En 1995, j’ai eu l’honneur de participer à une mission internationale unique en son genre : la Multinational Force and Observers (MFO) dans le désert du Sinaï, une région aussi aride que chargée d’histoire. Pendant près de quatre mois, du 2 avril au 1er août, j’ai servi au sein du contingent français, dans le cadre d’un engagement multilatéral pour la paix.
Une mission née de la paix
La MFO a été créée dans le sillage des accords de Camp David, signés entre l’Égypte et Israël en 1978, et a pour but de surveiller l’application des dispositions sécuritaires du traité de paix. Ce n’est pas une mission de l’ONU, mais une organisation indépendante, composée de plusieurs nations contribuant à la paix, sans casques bleus, mais avec une forte coopération internationale.
Nous étions onze nationalités présentes : Américains, Canadiens, Australiens, Français, Néo-Zélandais, Uruguayens, Italiens, Britanniques, Colombiens, Fidjiens, et Hongrois. Chaque contingent avait sa spécialité, une sorte de savoir-faire propre qui s’intégrait dans la grande mécanique de cette force multinationale.
Le rôle des Français : surveiller le Sinaï depuis les airs
Pour nous, les Français, la mission était claire et précise : la surveillance aérienne du Sinaï à bord des Twin Otter, ces petits avions robustes et polyvalents, parfaitement adaptés aux conditions désertiques. À bord, nous embarquions régulièrement des observateurs étrangers, chargés de constater le respect des accords sur le terrain.
Cette coopération internationale au sein même de l’équipage rendait chaque vol unique. Les briefings se faisaient souvent en anglais, les regards se croisaient dans un mélange de cultures et de traditions militaires. Voler au-dessus des vastes étendues désertiques du Sinaï, c’était comme scruter un livre millénaire écrit dans le sable. Les montagnes abruptes du sud, les pistes poussiéreuses, les postes d’observation... Chaque recoin avait sa propre histoire.
Sur la photo ci-dessous, un camp de légionnaire ?

Une richesse humaine et culturelle
Mais au-delà de l’aspect militaire, c’est bien la dimension humaine et culturelle de ce détachement qui m’a marqué. Vivre pendant plusieurs mois avec des soldats venus des quatre coins du monde, partager des repas, des missions, des moments de détente, forge des liens qu’aucune barrière linguistique ne peut briser.
J’ai eu la chance de visiter le monastère de Sainte-Catherine, (Photo ci dessous) au pied du mont Sinaï. Cet endroit est à la fois mystique et d’une beauté austère. À l’intérieur, on découvre des trésors spirituels : le "buisson ardent", que la tradition identifie comme celui devant lequel Moïse reçut sa mission divine, et le puits de Moïse, autour duquel le récit biblique prend vie.

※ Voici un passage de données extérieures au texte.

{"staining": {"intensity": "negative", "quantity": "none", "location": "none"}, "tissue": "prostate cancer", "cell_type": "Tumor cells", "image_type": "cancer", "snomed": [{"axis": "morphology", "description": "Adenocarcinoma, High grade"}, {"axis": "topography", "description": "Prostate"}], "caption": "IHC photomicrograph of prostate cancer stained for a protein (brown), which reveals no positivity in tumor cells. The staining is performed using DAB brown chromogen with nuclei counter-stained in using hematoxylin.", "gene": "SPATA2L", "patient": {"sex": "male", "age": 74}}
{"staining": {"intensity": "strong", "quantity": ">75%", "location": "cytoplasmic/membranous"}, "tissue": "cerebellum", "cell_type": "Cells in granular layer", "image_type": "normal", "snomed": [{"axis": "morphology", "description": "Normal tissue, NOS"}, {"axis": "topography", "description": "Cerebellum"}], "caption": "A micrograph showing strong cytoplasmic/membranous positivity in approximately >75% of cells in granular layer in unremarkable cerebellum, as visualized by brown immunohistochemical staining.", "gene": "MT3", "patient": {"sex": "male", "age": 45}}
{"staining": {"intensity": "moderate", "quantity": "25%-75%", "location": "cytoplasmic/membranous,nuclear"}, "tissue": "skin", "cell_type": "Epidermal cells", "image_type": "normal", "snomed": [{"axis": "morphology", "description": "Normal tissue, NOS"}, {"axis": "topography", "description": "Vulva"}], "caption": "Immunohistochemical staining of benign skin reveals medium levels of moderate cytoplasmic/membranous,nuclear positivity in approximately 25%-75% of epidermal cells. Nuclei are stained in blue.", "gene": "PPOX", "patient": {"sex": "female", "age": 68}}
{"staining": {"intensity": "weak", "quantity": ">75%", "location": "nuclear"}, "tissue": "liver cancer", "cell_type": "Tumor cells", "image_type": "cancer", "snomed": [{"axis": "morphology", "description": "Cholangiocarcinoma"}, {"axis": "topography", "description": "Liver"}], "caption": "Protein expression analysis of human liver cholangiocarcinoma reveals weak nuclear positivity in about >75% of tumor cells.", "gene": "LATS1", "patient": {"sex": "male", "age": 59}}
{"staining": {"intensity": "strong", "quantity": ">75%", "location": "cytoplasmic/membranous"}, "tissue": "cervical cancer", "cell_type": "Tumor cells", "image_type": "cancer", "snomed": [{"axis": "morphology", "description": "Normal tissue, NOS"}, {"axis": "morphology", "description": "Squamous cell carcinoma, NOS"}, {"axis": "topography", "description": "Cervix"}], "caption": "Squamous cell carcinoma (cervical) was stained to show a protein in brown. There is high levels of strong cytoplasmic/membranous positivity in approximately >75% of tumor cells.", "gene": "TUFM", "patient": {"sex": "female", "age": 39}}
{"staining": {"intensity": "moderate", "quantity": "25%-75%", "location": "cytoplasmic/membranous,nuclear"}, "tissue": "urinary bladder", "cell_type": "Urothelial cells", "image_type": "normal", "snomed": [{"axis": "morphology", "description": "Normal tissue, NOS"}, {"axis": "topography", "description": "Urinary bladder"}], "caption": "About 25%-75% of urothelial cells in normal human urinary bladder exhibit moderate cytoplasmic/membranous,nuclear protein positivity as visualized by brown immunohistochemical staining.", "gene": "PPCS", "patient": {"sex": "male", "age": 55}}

Marcher dans ces lieux, c’est ressentir le poids de l’histoire, mais aussi une paix intérieure rare. On ne ressort pas indemne d’un tel endroit : il y a quelque chose de profondément émouvant dans le silence de ces murs séculaires, gardés depuis plus de mille cinq cents ans par des moines orthodoxes.
Un détachement réussi sur tous les plans
Professionnellement, cette mission fut un modèle d’efficacité. La logistique était bien rodée, les relations avec les autres contingents se passaient bien, et notre rôle était reconnu et apprécié. Mais c’est surtout au niveau personnel et culturel que ce séjour dans le Sinaï a été enrichissant.
J’ai appris à travailler avec des nationalités différentes, à adapter mes méthodes, à écouter, à collaborer sans imposer. L’échange de traditions, de récits, d’humour, a créé une ambiance fraternelle, où le port de l’uniforme était un langage commun.

Ce que je retiens aujourd’hui
Près de 30 ans plus tard, je garde un souvenir vivant de cette mission. Le désert du Sinaï m’a appris la patience, la rigueur, et le respect de l’autre. Dans un monde souvent fracturé, il est réconfortant de se rappeler que des hommes et des femmes, venus de tous horizons, peuvent coopérer pour une cause aussi noble que la préservation de la paix.
Recevoir ce certificat de présence, signé par des commandants de contingents, dont un lieutenant-colonel français, est bien plus qu’un simple document : c’est la reconnaissance d’un engagement collectif, d’une tranche de vie partagée, d’un chapitre fort de ma carrière.
Conclusion
La MFO dans le Sinaï reste une mission discrète, peu médiatisée, mais essentielle. Elle démontre que la paix se construit jour après jour, dans la patience, la vigilance et le respect mutuel. J’en suis fier, et je souhaite que plus de jeunes militaires aient un jour l’opportunité de vivre une telle expérience. Car au-delà des déserts, c’est une aventure profondément humaine.